PDNP reserves are valued at a discount to PDP because they require additional capital (completion costs, workover costs) and carry some execution risk (the well might not perform as expected when completed or returned to production). In A&D transactions, PDNP reserves typically trade at $10-18 per BOE, roughly 50-75% of PDP value depending on the nature of the non-producing classification. In reserve-based lending, PDNP advance rates are typically 40-60% of PV-10, reflecting the additional capital and timing risk.
PUD: The Development Option
Proved Undeveloped (PUD) reserves are the most uncertain category within proved reserves. PUD reserves require a new well to be drilled (and completed and connected to infrastructure) before production can begin. The well location must be directly offsetting existing proved developed wells in the same reservoir, providing geological confidence that drilling will find commercial hydrocarbons, but the well itself has not yet been drilled.
PUD reserves are essentially a development option: the company has the right (and, under the SEC five-year rule, the obligation) to drill these locations and convert them to PDP through development spending. The value of PUD reserves depends on:
- Well economics: The expected drilling and completion cost, the projected initial production rate, the type-curve decline profile, and the commodity price assumption together determine the IRR and NPV of each PUD location
- Capital requirements: Unlike PDP (no additional capital needed) or PDNP (modest additional capital), PUD reserves require the full D&C cost ($6-9 million per horizontal Permian well) before any production is generated
- Execution risk: Even with geological confidence, individual wells can underperform (lower IP rates, faster decline, mechanical issues), and the timing of development depends on the company's capital allocation decisions
In reserve-based lending, PUD reserves receive the lowest advance rates (20-40% of PV-10), and many banks cap the total PDNP and PUD contribution to the borrowing base at 25-35% of the total, ensuring that the loan is primarily supported by PDP cash flows.
The Reserve Mix in Valuation
The split between PDP, PDNP, and PUD matters significantly for how an E&P company is valued.
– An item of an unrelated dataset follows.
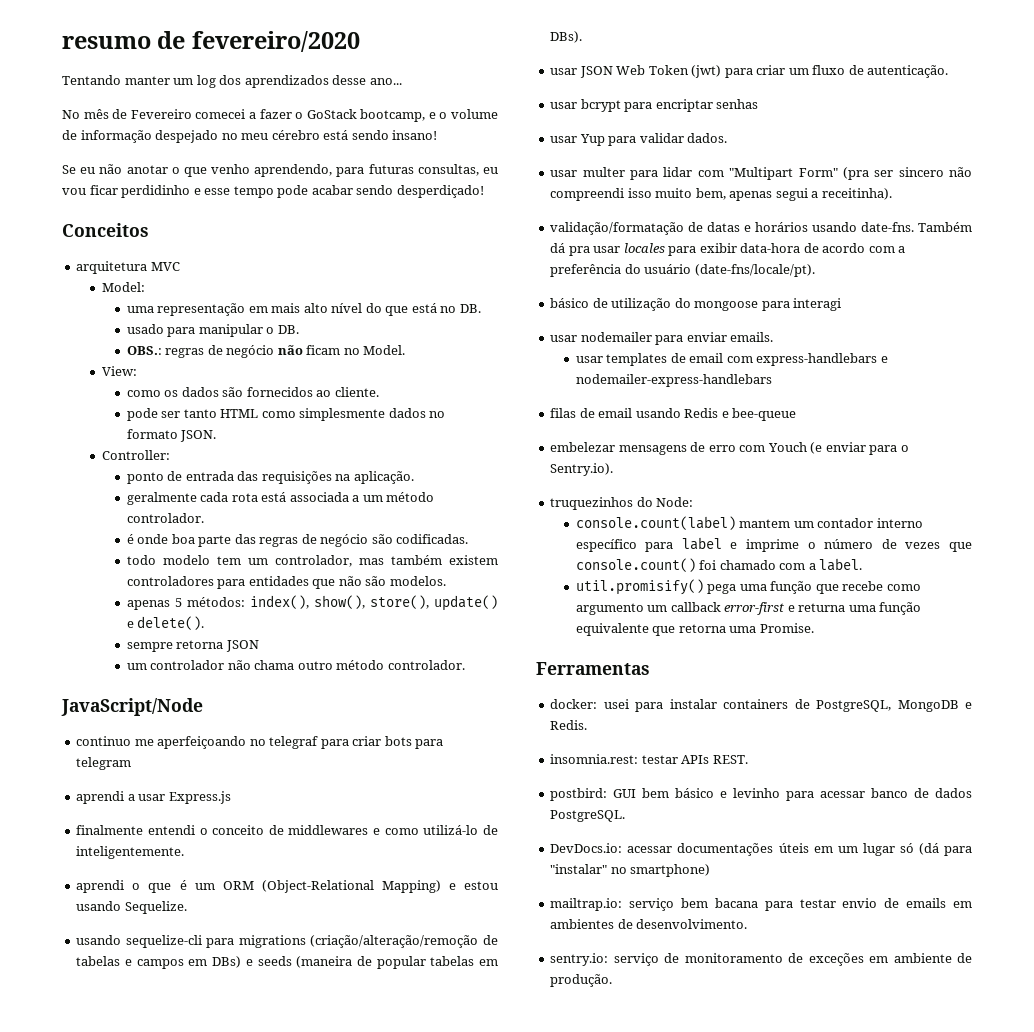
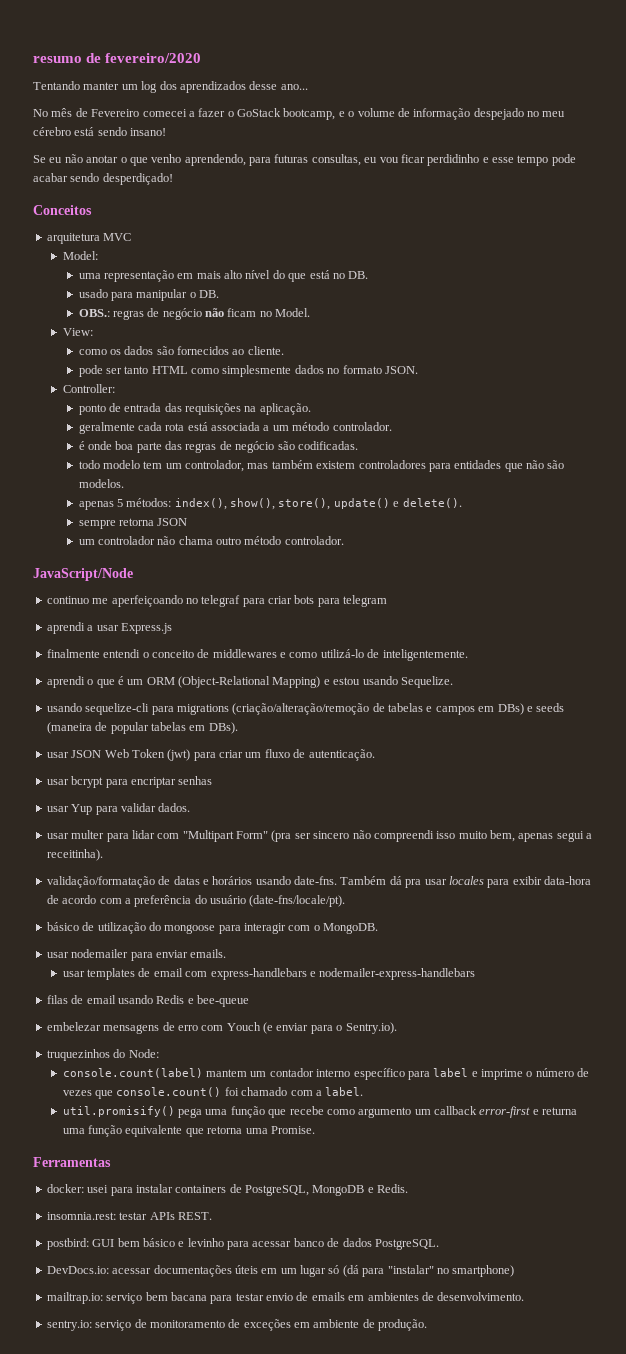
[793,298,842,311] interagi -> [244,923,379,934] interagir com o MongoDB.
| Reserve Category | Value per BOE (relative) | Advance Rate (RBL) | Key Risk |
|---|---|---|---|
| PDP | 100% (benchmark) | 60-70% of PV-10 | Decline rate, commodity price |
| PDNP | 50-75% of PDP | 40-60% of PV-10 | Completion cost, timing |
| PUD | 30-50% of PDP | 20-40% of PV-10 | D&C cost, execution, timing |
A company with 70% PDP reserves has a higher-quality, more valuable reserve base (per total BOE) than one with 40% PDP, even if total proved reserves are identical. The PDP-heavy company generates more near-term cash flow, has a higher borrowing base per BOE, and commands a premium EV/proved BOE multiple because a larger share of its reserves requires no additional investment.
Conversely, a company with a high PUD percentage has significant development upside but also higher capital requirements and more execution risk. Energy PE firms often target companies with high PUD inventories because the conversion of PUD to PDP through successful drilling creates significant value. The PE firm provides the capital to fund the development drilling, and if well results are strong, the reserve base converts from low-value PUD to high-value PDP, generating substantial returns.
The PDP/PDNP/PUD hierarchy is one of the most fundamental frameworks in upstream analysis. It drives how assets are valued, how loans are sized, and how acquisition premiums are justified. Every energy banking engagement that touches upstream assets requires the banker to disaggregate reserves by category and apply the appropriate valuation methodology to each tier.